GPD1

This gene encodes a member of the NAD-dependent glycerol-3-phosphate dehydrogenase family. The encoded protein plays a critical role in carbohydrate and lipid metabolism by catalyzing the reversible conversion of dihydroxyacetone phosphate (DHAP) and reduced nicotine adenine dinucleotide (NADH) to glycerol-3-phosphate (G3P) and NAD+. The encoded cytosolic protein and mitochondrial glycerol-3-phosphate dehydrogenase also form a glycerol phosphate shuttle that facilitates the transfer of reducing equivalents from the cytosol to mitochondria. Mutations in this gene are a cause of transient infantile hypertriglyceridemia.

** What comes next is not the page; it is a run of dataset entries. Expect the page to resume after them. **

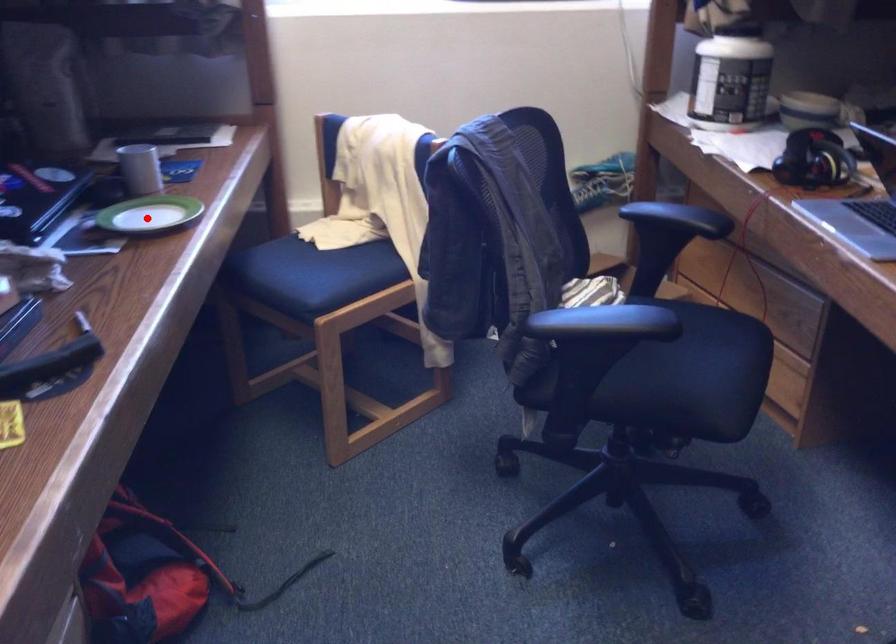
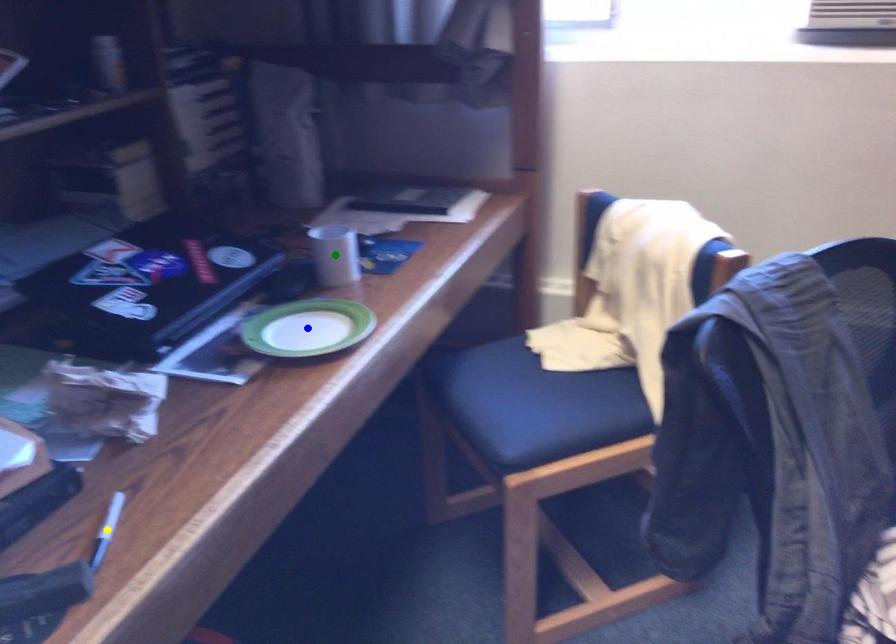
Question: I am providing you with two images of the same scene from different viewpoints. A red point is marked on the first image. You are given multiple points on the second image. Which spot in image 2 lines up with the point in image 1?

Choices:
 (A) yellow point
 (B) green point
 (C) blue point

Answer: (C)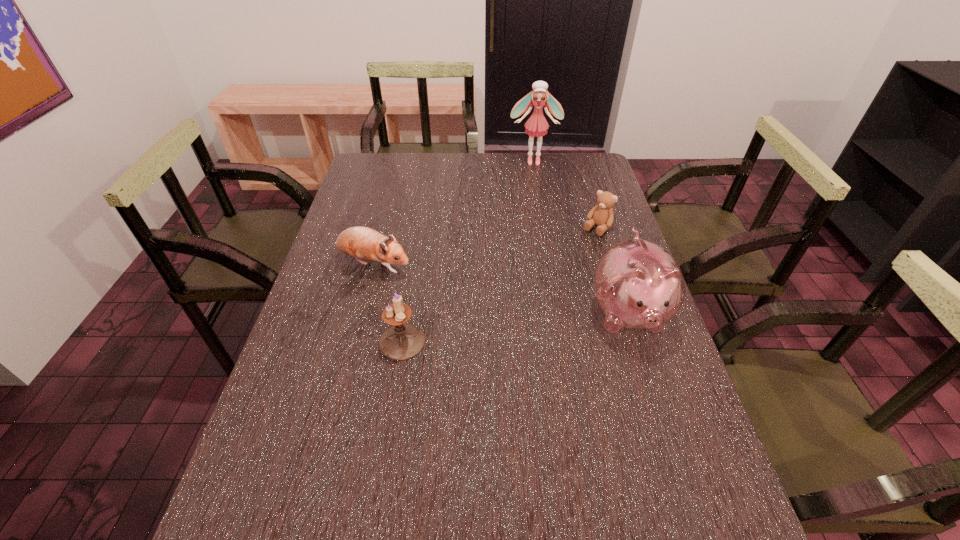
This screenshot has height=540, width=960. I want to click on candle holder, so click(402, 341).

This screenshot has height=540, width=960. Identify the location of the fourth shortest object. (638, 284).

Identify the location of hamster. This screenshot has width=960, height=540. (363, 243).

Identify the location of teddy bear. (602, 215).

You are a GUI agent. You are given a task and a screenshot of the screen. Output one action in this format:
    pyautogui.click(x=<x>, y=<y>)
    Task: Click on the farthest object
    The image size is (960, 540).
    Given the screenshot: What is the action you would take?
    pyautogui.click(x=536, y=125)

Identify the location of the tallest object. The width and height of the screenshot is (960, 540). (536, 125).

Identify the location of vacant space located 0.170m on the right of the third shortest object. The width and height of the screenshot is (960, 540). (494, 342).

I want to click on blank area located on the front facing side of the second tallest object, so click(x=664, y=425).

In order to click on vacant space positioned at the face of the hamster in this screenshot , I will do `click(491, 307)`.

What are the coordinates of `vacant space located 0.300m at the face of the hamster` in the screenshot? It's located at (497, 310).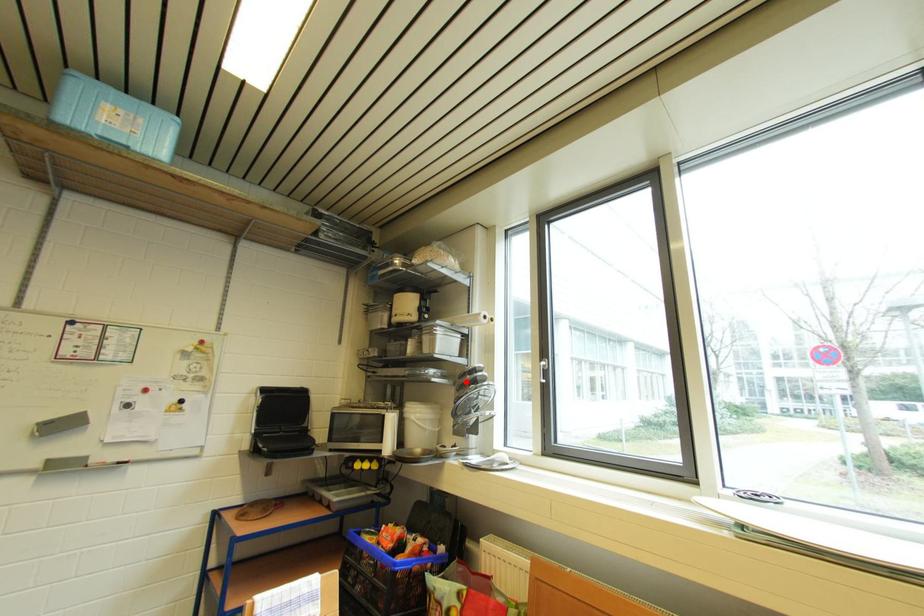
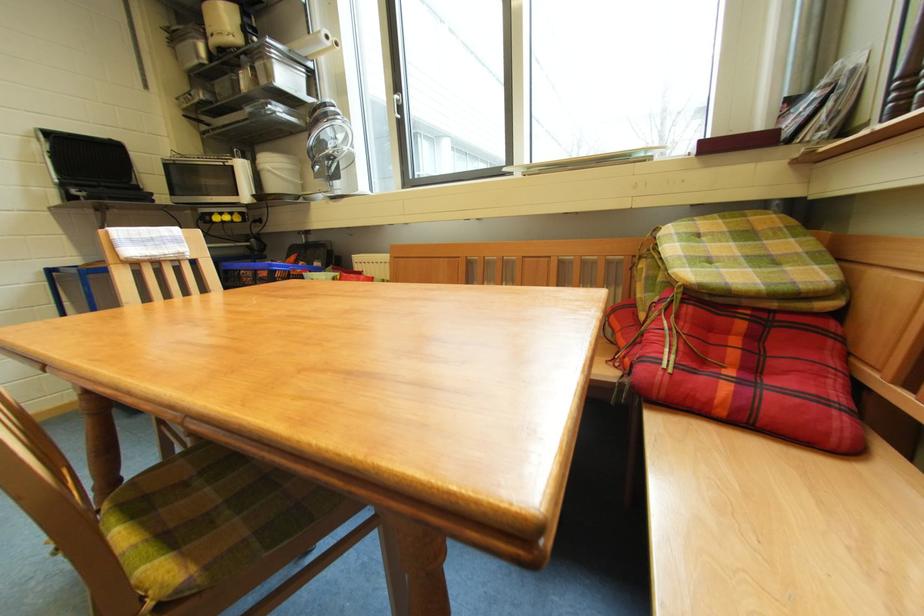
Question: A red point is marked in image1. In image2, is the corresponding 3D point closer to the camera or farther? Reply with the corresponding letter.

Choices:
 (A) The corresponding 3D point is closer.
 (B) The corresponding 3D point is farther.

Answer: (A)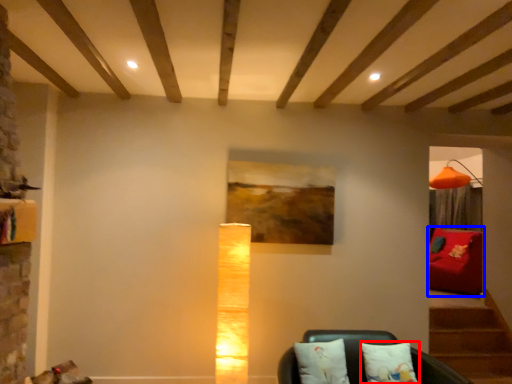
Question: Which object appears closest to the camera in this image, pillow (highlighted by a red box) or furniture (highlighted by a blue box)?

Choices:
 (A) pillow
 (B) furniture

Answer: (A)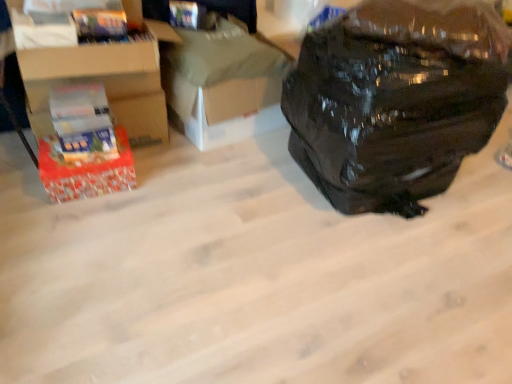
Identify the location of free spot to the left of black matte backpack at right. (232, 198).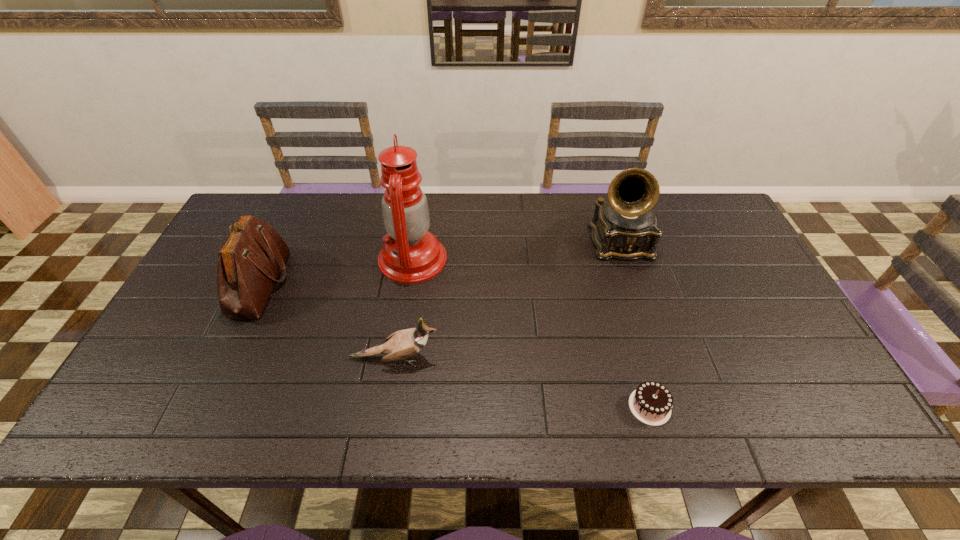
Identify the location of the tallest object. (410, 254).

Image resolution: width=960 pixels, height=540 pixels. I want to click on phonograph record, so click(x=625, y=227).

This screenshot has width=960, height=540. What are the coordinates of `the leftmost object` in the screenshot? It's located at (251, 259).

Locate an element on the screen. The image size is (960, 540). the third shortest object is located at coordinates (251, 259).

Where is `the fourth tallest object`? The height and width of the screenshot is (540, 960). the fourth tallest object is located at coordinates (402, 344).

This screenshot has height=540, width=960. I want to click on the second nearest object, so click(x=402, y=344).

Locate an element on the screen. The height and width of the screenshot is (540, 960). chocolate cake is located at coordinates (651, 403).

I want to click on the nearest object, so click(651, 403).

Identify the location of vacant space located 0.080m on the left of the oil lamp. (351, 259).

Find the location of `free point located on the horn of the second tallest object`. free point located on the horn of the second tallest object is located at coordinates (648, 332).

Alternatively spliced transcript variants encoding multiple isoforms have been observed for this gene.

Full Name

glycerol-3-phosphate dehydrogenase 1 (soluble)

Function

Has glycerol-3-phosphate dehydrogenase activity.

Biological Process

Cellular response to cAMP Source: Ensembl
Cellular response to tumor necrosis factor Source: Ensembl
Gluconeogenesis Source: Ensembl
Glycerol-3-phosphate catabolic process Source: InterPro
Glycerol-3-phosphate metabolic process Source: GO_Central
Glycerolipid metabolic process Source: Ensembl
Glycerophosphate shuttle Source: Ensembl
NADH oxidation Source: GO_Central
Positive regulation of glycolytic process Source: Ensembl

Cellular Location

Cytoplasm

Involvement in disease

Hypertriglyceridemia, transient infantile (HTGTI):
An autosomal recessive disorder characterized by onset of moderate to severe transient hypertriglyceridemia in infancy that normalizes with age. The hypertriglyceridemia is associated with hepatomegaly, moderately elevated transaminases, persistent fatty liver, and the development of hepatic fibrosis.